### Job item
Pictures aside, repeat the listing below exactly.

::: Excerpted records

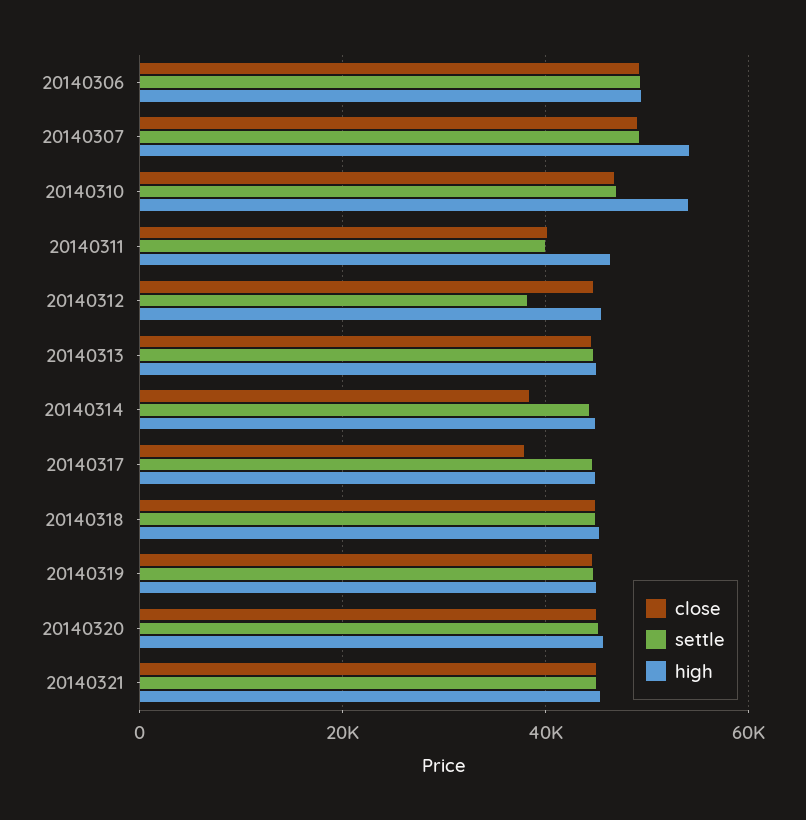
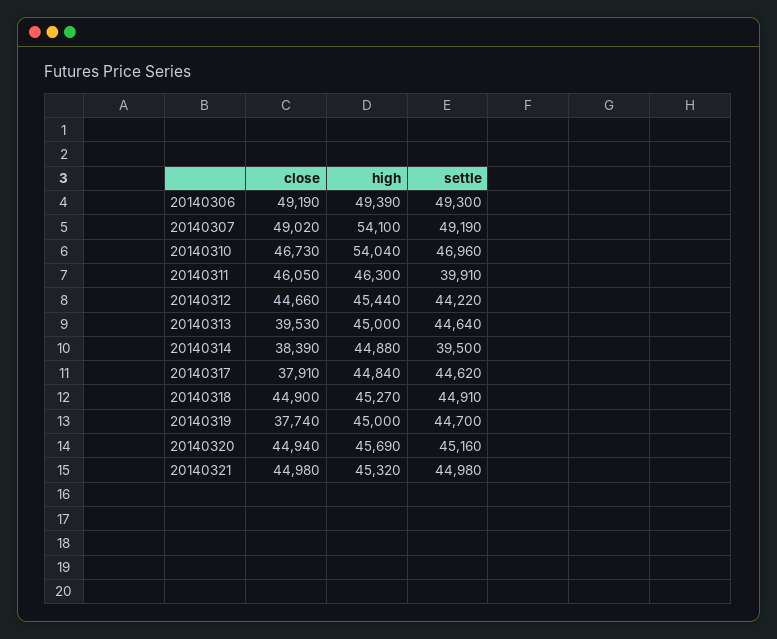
close, 20140311: 40000 -> 46050
settle, 20140312: 38000 -> 44220
close, 20140313: 44000 -> 39530
settle, 20140314: 44000 -> 39500
close, 20140319: 44000 -> 37740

::::::

### Solution to the problem
close, 20140311: 40000 -> 46050
settle, 20140312: 38000 -> 44220
close, 20140313: 44000 -> 39530
settle, 20140314: 44000 -> 39500
close, 20140319: 44000 -> 37740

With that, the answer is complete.